US Holds Iran Responsible for Mercer Street Attack

Originally published under the title "US Holding Iran Responsible for Mercer Street Attack 'Not a Small Detail'."

The damaged Mercer Street, a Liberian-flagged, Japanese-owned ship managed by Israeli-owned company Zodiac Maritime, moored off the coast of Fujairah, United Arab Emirates, on August 4, 2021.

US Central Command has come out with a statement and multi-page investigatory report on the attack on the Mercer Street, the ship that was attacked off the coast of Yemen and has raised tensions between Israel and Iran, as well as the US, UK and Iran. The deadly drone attack was carried out by Iran and involved three drones. The report says “US experts concluded based on the evidence that this UAV was produced in Iran.” Iran has rejected these claims but the US and G-7 countries have said Iran was responsible.

This is not small detail. The report is significant and important and lays out in detail the attacks, and it has new information as well.

The report is titled: “Iranian UAV Attack Against MOTOR TANKER MERCER STREET” and details from it are from US Navy Capt.

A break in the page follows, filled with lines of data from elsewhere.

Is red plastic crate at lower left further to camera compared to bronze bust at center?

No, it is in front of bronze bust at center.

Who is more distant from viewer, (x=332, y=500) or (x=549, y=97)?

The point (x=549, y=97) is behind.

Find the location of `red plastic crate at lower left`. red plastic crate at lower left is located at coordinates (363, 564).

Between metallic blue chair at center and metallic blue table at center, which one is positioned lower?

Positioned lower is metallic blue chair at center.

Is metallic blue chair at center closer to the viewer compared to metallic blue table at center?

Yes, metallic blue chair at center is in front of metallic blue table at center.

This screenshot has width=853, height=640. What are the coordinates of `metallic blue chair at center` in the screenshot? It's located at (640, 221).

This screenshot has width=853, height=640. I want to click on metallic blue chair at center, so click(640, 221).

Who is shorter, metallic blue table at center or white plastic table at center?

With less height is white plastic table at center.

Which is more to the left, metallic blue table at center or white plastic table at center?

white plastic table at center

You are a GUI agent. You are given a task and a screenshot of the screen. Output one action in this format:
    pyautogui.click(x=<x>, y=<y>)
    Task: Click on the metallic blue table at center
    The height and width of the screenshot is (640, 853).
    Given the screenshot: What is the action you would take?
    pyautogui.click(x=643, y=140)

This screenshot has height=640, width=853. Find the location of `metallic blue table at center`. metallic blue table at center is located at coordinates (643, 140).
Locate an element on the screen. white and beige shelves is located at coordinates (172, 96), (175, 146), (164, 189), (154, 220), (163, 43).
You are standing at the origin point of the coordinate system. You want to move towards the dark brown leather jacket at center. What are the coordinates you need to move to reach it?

Bill Urban, the CENTCOM spokesman.

Here is what the team has found. The deadly attack took place on July 30 and involved an explosive unmanned aerial vehicle attack on the tanker. The investigators came from the USS Ronald Reagan, which sent a team to embark on the M/T to examine the evidence and interview the surviving crew members.

The team learned that two drones actually attacked the ship on July 29. “The crew reported the attacks via distress calls on the evening of July 29. Based on crew interviews, the investigative team found credible the reports of the attacks, which impacted the sea near the M/T Mercer Street. Investigators found small remnants of at least one of the UAVs on Mercer Street that the crew had retrieved from the water, corroborating the reports,” reads the report, meaning that the first attack appears to have been a failure.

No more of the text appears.